**YOUR OBJECTIVE:** Copy every line of the data below verbatim, with no changes.

◇ ◇ ◇

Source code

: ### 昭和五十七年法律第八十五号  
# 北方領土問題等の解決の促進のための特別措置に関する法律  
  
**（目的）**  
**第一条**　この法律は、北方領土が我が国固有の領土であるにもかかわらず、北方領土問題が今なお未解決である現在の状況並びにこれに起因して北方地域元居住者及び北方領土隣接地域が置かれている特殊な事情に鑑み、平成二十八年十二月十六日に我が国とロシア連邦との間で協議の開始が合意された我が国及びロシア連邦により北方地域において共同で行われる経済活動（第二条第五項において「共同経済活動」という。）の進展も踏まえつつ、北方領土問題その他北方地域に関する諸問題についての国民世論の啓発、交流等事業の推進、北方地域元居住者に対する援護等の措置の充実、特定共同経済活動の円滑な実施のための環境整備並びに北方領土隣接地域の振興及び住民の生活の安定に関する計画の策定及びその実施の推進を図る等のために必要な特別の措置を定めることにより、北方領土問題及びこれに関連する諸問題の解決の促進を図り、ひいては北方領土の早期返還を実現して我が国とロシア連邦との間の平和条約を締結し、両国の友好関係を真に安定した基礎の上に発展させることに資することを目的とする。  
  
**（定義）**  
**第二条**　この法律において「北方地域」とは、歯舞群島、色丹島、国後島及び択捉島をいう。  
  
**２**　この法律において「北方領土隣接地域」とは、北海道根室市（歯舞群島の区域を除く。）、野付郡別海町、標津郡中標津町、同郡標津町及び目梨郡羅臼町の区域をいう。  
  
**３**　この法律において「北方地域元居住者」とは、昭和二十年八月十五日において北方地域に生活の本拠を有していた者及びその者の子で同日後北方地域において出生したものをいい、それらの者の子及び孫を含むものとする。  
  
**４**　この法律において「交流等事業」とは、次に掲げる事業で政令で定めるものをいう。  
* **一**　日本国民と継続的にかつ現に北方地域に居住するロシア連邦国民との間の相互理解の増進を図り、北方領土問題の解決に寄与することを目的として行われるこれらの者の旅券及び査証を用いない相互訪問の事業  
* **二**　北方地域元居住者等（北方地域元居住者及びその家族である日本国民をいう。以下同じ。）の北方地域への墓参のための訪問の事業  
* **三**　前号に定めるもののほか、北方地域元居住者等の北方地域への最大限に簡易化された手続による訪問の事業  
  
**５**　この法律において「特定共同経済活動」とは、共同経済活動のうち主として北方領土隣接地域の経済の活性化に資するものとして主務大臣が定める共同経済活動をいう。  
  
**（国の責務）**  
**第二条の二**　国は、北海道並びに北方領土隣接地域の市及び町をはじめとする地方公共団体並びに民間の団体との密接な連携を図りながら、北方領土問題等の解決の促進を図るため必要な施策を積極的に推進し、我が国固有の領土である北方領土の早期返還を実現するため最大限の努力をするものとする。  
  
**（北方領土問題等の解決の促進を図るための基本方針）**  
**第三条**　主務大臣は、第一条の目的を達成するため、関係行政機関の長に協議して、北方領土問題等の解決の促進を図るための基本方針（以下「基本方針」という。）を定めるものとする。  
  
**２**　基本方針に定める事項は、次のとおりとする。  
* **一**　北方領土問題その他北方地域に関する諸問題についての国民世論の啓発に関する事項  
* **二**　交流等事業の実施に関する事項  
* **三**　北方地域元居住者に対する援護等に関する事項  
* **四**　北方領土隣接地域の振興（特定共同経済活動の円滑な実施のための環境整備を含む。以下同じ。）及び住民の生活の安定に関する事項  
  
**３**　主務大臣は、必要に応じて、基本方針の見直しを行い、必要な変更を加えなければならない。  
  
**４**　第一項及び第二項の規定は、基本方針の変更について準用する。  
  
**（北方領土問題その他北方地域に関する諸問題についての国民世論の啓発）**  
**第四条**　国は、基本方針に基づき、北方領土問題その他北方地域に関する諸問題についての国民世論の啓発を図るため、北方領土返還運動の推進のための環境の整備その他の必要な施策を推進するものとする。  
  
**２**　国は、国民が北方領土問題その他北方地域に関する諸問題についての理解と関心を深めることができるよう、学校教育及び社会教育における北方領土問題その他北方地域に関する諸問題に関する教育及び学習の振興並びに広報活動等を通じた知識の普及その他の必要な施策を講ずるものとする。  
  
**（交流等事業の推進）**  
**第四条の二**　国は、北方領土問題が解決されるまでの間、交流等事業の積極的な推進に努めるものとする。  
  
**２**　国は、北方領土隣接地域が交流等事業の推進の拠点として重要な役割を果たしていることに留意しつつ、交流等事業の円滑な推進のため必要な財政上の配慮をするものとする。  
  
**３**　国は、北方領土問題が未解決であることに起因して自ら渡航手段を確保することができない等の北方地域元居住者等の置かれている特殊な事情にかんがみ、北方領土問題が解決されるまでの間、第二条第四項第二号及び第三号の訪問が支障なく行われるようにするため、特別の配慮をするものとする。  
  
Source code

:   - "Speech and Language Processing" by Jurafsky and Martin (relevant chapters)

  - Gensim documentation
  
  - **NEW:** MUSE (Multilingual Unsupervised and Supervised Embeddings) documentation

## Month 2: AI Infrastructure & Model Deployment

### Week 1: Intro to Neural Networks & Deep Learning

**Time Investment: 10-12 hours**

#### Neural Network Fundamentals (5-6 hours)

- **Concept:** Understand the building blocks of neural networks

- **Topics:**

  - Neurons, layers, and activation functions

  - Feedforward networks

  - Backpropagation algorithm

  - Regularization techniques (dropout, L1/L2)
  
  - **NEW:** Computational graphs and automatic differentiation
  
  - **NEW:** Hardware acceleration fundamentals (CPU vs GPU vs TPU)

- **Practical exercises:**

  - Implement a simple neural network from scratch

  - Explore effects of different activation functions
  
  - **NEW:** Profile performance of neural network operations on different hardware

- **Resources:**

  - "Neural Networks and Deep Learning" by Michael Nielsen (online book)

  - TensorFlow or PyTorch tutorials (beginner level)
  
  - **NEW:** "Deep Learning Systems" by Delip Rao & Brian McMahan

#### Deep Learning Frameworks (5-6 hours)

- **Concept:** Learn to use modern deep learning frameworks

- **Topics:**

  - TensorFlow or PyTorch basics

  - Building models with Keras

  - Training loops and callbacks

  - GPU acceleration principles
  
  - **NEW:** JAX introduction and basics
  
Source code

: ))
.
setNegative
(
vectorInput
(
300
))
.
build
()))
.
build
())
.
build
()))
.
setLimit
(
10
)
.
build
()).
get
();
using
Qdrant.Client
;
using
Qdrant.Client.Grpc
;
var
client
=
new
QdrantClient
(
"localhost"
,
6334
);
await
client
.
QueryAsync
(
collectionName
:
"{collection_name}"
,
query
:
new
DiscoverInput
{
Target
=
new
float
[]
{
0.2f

◇ ◇ ◇

**RESPONSE:**
Source code

: ### 昭和五十七年法律第八十五号  
# 北方領土問題等の解決の促進のための特別措置に関する法律  
  
**（目的）**  
**第一条**　この法律は、北方領土が我が国固有の領土であるにもかかわらず、北方領土問題が今なお未解決である現在の状況並びにこれに起因して北方地域元居住者及び北方領土隣接地域が置かれている特殊な事情に鑑み、平成二十八年十二月十六日に我が国とロシア連邦との間で協議の開始が合意された我が国及びロシア連邦により北方地域において共同で行われる経済活動（第二条第五項において「共同経済活動」という。）の進展も踏まえつつ、北方領土問題その他北方地域に関する諸問題についての国民世論の啓発、交流等事業の推進、北方地域元居住者に対する援護等の措置の充実、特定共同経済活動の円滑な実施のための環境整備並びに北方領土隣接地域の振興及び住民の生活の安定に関する計画の策定及びその実施の推進を図る等のために必要な特別の措置を定めることにより、北方領土問題及びこれに関連する諸問題の解決の促進を図り、ひいては北方領土の早期返還を実現して我が国とロシア連邦との間の平和条約を締結し、両国の友好関係を真に安定した基礎の上に発展させることに資することを目的とする。  
  
**（定義）**  
**第二条**　この法律において「北方地域」とは、歯舞群島、色丹島、国後島及び択捉島をいう。  
  
**２**　この法律において「北方領土隣接地域」とは、北海道根室市（歯舞群島の区域を除く。）、野付郡別海町、標津郡中標津町、同郡標津町及び目梨郡羅臼町の区域をいう。  
  
**３**　この法律において「北方地域元居住者」とは、昭和二十年八月十五日において北方地域に生活の本拠を有していた者及びその者の子で同日後北方地域において出生したものをいい、それらの者の子及び孫を含むものとする。  
  
**４**　この法律において「交流等事業」とは、次に掲げる事業で政令で定めるものをいう。  
* **一**　日本国民と継続的にかつ現に北方地域に居住するロシア連邦国民との間の相互理解の増進を図り、北方領土問題の解決に寄与することを目的として行われるこれらの者の旅券及び査証を用いない相互訪問の事業  
* **二**　北方地域元居住者等（北方地域元居住者及びその家族である日本国民をいう。以下同じ。）の北方地域への墓参のための訪問の事業  
* **三**　前号に定めるもののほか、北方地域元居住者等の北方地域への最大限に簡易化された手続による訪問の事業  
  
**５**　この法律において「特定共同経済活動」とは、共同経済活動のうち主として北方領土隣接地域の経済の活性化に資するものとして主務大臣が定める共同経済活動をいう。  
  
**（国の責務）**  
**第二条の二**　国は、北海道並びに北方領土隣接地域の市及び町をはじめとする地方公共団体並びに民間の団体との密接な連携を図りながら、北方領土問題等の解決の促進を図るため必要な施策を積極的に推進し、我が国固有の領土である北方領土の早期返還を実現するため最大限の努力をするものとする。  
  
**（北方領土問題等の解決の促進を図るための基本方針）**  
**第三条**　主務大臣は、第一条の目的を達成するため、関係行政機関の長に協議して、北方領土問題等の解決の促進を図るための基本方針（以下「基本方針」という。）を定めるものとする。  
  
**２**　基本方針に定める事項は、次のとおりとする。  
* **一**　北方領土問題その他北方地域に関する諸問題についての国民世論の啓発に関する事項  
* **二**　交流等事業の実施に関する事項  
* **三**　北方地域元居住者に対する援護等に関する事項  
* **四**　北方領土隣接地域の振興（特定共同経済活動の円滑な実施のための環境整備を含む。以下同じ。）及び住民の生活の安定に関する事項  
  
**３**　主務大臣は、必要に応じて、基本方針の見直しを行い、必要な変更を加えなければならない。  
  
**４**　第一項及び第二項の規定は、基本方針の変更について準用する。  
  
**（北方領土問題その他北方地域に関する諸問題についての国民世論の啓発）**  
**第四条**　国は、基本方針に基づき、北方領土問題その他北方地域に関する諸問題についての国民世論の啓発を図るため、北方領土返還運動の推進のための環境の整備その他の必要な施策を推進するものとする。  
  
**２**　国は、国民が北方領土問題その他北方地域に関する諸問題についての理解と関心を深めることができるよう、学校教育及び社会教育における北方領土問題その他北方地域に関する諸問題に関する教育及び学習の振興並びに広報活動等を通じた知識の普及その他の必要な施策を講ずるものとする。  
  
**（交流等事業の推進）**  
**第四条の二**　国は、北方領土問題が解決されるまでの間、交流等事業の積極的な推進に努めるものとする。  
  
**２**　国は、北方領土隣接地域が交流等事業の推進の拠点として重要な役割を果たしていることに留意しつつ、交流等事業の円滑な推進のため必要な財政上の配慮をするものとする。  
  
**３**　国は、北方領土問題が未解決であることに起因して自ら渡航手段を確保することができない等の北方地域元居住者等の置かれている特殊な事情にかんがみ、北方領土問題が解決されるまでの間、第二条第四項第二号及び第三号の訪問が支障なく行われるようにするため、特別の配慮をするものとする。  
  
Source code

:   - "Speech and Language Processing" by Jurafsky and Martin (relevant chapters)

  - Gensim documentation
  
  - **NEW:** MUSE (Multilingual Unsupervised and Supervised Embeddings) documentation

## Month 2: AI Infrastructure & Model Deployment

### Week 1: Intro to Neural Networks & Deep Learning

**Time Investment: 10-12 hours**

#### Neural Network Fundamentals (5-6 hours)

- **Concept:** Understand the building blocks of neural networks

- **Topics:**

  - Neurons, layers, and activation functions

  - Feedforward networks

  - Backpropagation algorithm

  - Regularization techniques (dropout, L1/L2)
  
  - **NEW:** Computational graphs and automatic differentiation
  
  - **NEW:** Hardware acceleration fundamentals (CPU vs GPU vs TPU)

- **Practical exercises:**

  - Implement a simple neural network from scratch

  - Explore effects of different activation functions
  
  - **NEW:** Profile performance of neural network operations on different hardware

- **Resources:**

  - "Neural Networks and Deep Learning" by Michael Nielsen (online book)

  - TensorFlow or PyTorch tutorials (beginner level)
  
  - **NEW:** "Deep Learning Systems" by Delip Rao & Brian McMahan

#### Deep Learning Frameworks (5-6 hours)

- **Concept:** Learn to use modern deep learning frameworks

- **Topics:**

  - TensorFlow or PyTorch basics

  - Building models with Keras

  - Training loops and callbacks

  - GPU acceleration principles
  
  - **NEW:** JAX introduction and basics
  
Source code

: ))
.
setNegative
(
vectorInput
(
300
))
.
build
()))
.
build
())
.
build
()))
.
setLimit
(
10
)
.
build
()).
get
();
using
Qdrant.Client
;
using
Qdrant.Client.Grpc
;
var
client
=
new
QdrantClient
(
"localhost"
,
6334
);
await
client
.
QueryAsync
(
collectionName
:
"{collection_name}"
,
query
:
new
DiscoverInput
{
Target
=
new
float
[]
{
0.2f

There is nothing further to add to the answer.